Kuhn hat den mittlerweile sehr stark strapazierten Begriff des Paradigma eingeführt. Ein Paradigma ist ein System von Regeln und Sichtweisen, die das Verhalten in einer bestimmten Gesellschaft regeln und begrenzen, einschließlich der Fragestellungen und der zulässigen Antworten in der Wissenschaft dieser Gesellschaft. Unterschiedliche Paradigmen führen daher zu unterschiedlichen Antworten. Die Rahmenbedingungen eines Paradigmas werden als unverrückbar angenommen. Wenn sich jemand in einem Paradigma befindet, in dem es keinen Gott gibt, so wird er alle Phänomene so erklären, dass er dafür das Konzept eines Gottes oder auch nur einer höheren Macht gar nicht benötigt. Berichte von Visionen und Offenbarungen werden daher in einem solchen Paradigma meist psychologisch bzw. neurophysiologisch erklärt als Halluzinationen, die durch psychische Erkrankungen oder Störungen im Nervensystem entstehen. Ist das die Wahrheit? Nein, es ist nur die Erklärung des Phänomens, das durch die Randbedingungen des betreffenden Paradigmas erlaubt ist. Werden immer mehr Ereignisse wahrgenommen, die im Rahmen des Paradigmas nicht zufriedenstellend erklärt werden können, so wird das Paradigma selbst von einigen wagemutigen Pionieren, die sich außerhalb der Gesellschaft stellen, in Frage gestellt und schließlich durch ein neues ersetzt, das die Phänomene besser erklärt. Um bei unserem Beispiel zu belieben: Je mehr Menschen persönliche Offenbarungen und die Macht des Heiligen Geistes erlebt haben und erkannt haben, dass sich diese Phänomene mit der Realität im Einklang befinden, desto eher muss man dieses säkulare Paradigma verlassen und durch eines ersetzt werden, in dem die Existenz eines Gottes, der mit den Menschen kommuniziert, akzeptiert wird. Dieser Paradigmawechsel gilt aber auch in der Wissenschaft selbst. So wurde etwa bis zum Ende des 19. Jahrhunderts angenommen, dass sich die Welt rein mechanistisch erklären ließe. Das heißt, wenn der Zustand des Universums zu einem beliebigen Zeitpunkt exakt bekannt ist, könne man den Zustand zu jedem anderen Zeitpunkt exakt berechnen. Die Einführung der Quantenmechanik machte dieser Ansicht ein Ende, was beispielsweise die Einführung der Unschärferelation von Heisenberg deutlich macht, die aussagt, dass man den Ort und den Impuls eines Teilchens nicht gleichzeitig exakt bestimmen könne.

Hier wird sichtbar, dass nicht nur das religiöse Leben sondern auch die Wissenschaft sehr stark von Glauben bestimmt wird, davon, welche Grundbedingungen, die man nicht beweisen kann, für wahr gehalten werden. Diese Grundbedingungen liefern auch die Motivation für das Handeln des Menschen. Glauben ist die Triebfeder für alles, was der Mensch absichtlich tut.
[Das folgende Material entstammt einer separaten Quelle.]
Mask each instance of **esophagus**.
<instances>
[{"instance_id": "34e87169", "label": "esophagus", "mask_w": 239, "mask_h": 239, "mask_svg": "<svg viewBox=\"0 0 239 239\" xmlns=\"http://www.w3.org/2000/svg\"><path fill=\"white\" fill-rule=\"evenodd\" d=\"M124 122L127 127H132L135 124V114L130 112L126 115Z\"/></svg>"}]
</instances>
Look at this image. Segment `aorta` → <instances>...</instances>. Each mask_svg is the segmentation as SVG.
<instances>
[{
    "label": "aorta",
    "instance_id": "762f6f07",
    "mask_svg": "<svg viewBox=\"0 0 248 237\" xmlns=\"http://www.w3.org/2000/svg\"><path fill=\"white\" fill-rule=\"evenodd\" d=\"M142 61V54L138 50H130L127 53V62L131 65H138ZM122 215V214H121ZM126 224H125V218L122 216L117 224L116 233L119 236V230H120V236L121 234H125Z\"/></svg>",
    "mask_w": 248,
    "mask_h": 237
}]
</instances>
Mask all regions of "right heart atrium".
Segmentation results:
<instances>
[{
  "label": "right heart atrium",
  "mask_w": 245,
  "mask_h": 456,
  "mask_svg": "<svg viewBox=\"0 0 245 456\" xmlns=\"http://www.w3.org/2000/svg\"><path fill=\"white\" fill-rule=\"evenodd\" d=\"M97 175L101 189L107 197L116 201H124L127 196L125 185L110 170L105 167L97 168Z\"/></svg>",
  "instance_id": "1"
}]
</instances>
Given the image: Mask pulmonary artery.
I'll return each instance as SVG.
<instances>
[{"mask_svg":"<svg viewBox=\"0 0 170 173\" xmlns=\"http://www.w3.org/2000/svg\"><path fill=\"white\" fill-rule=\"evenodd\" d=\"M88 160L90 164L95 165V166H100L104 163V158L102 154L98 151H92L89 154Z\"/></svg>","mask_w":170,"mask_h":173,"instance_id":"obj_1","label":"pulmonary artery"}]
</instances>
Die Denksysteme von Popper, der kritische Rationalismus, und von Kuhn mit seinen Paradigmen sind natürlich wesentlich komplexer als hier geschildert werden kann. Beide Gelehrte, die sich wirklich viele Jahrzehnte lang mit dem Problem der wissenschaftlichen Erkenntnis auseinandergesetzt haben, zeigen jedoch ganz klar: Die Sicherheit und Objektivität wissenschaftlicher Erkenntnis, die so oft beschworen wird, ist nicht zu finden.

Objektivität, Erfahrung und Wahrheit

Es wird oft behauptet, nur Wissenschaft liefere objektive, nachvollziehbare Ergebnisse, bei Religion sei das Erleben subjektiv und für andere nicht nachvollziehbar. Dem möchte ich energisch widersprechen. Auch Wissenschaft ist nicht wirklich objektiv, sie scheint nur so. Nehmen wir Mathematik. Mathematische Beweise gelten als Musterbeispiele für Objektivität. Doch sogar diese sind eigentlich subjektiv. Für mich wird ein mathematischer Beweis erst dann zu meiner Gewissheit, wenn ich ebenfalls den Weg gegangen bin, den der Mathematiker gegangen ist, der ihn aufgestellt hat. Ich muss ganz subjektiv das nach-denken, was ein anderer vor-gedacht hat. Solange ich das nicht tue, beweist mir das nichts. Das gilt auch für alle anderen Wissenschaften und eigentlich für alle Arten wissenschaftlicher Experimente.

So gesehen habe ich, jedenfalls so wie wir das in der Kirche Jesu Christi der Heiligen der Letzten Tage lehren, auch im religiösen Bereich die Möglichkeit, die Aussagen anderer durch persönliches Erleben nachzuvollziehen und so den für mich gültigen Beweis zu erlangen. Genau wie in der Wissenschaft muss ich natürlich die geeignete Methode und die geeigneten Instrumente verwenden. Um Luftdruck zu messen ist ein Thermometer nicht geeignet. Es wäre dumm, nach einem vergeblichen Versuch, mit einem Thermometer den Luftdruck zu messen, zu behaupten, es gäbe keinen Luftdruck. Ebenso dumm ist es, zu behaupten, es gäbe keinen Gott, da er mit naturwissenschaftlichen Methoden nicht nachweisbar ist. Für diese Frage ist die Naturwissenschaft einfach nicht die richtige Methode. Gebet, das zu persönlicher Offenbarung führt ist hier die Methode.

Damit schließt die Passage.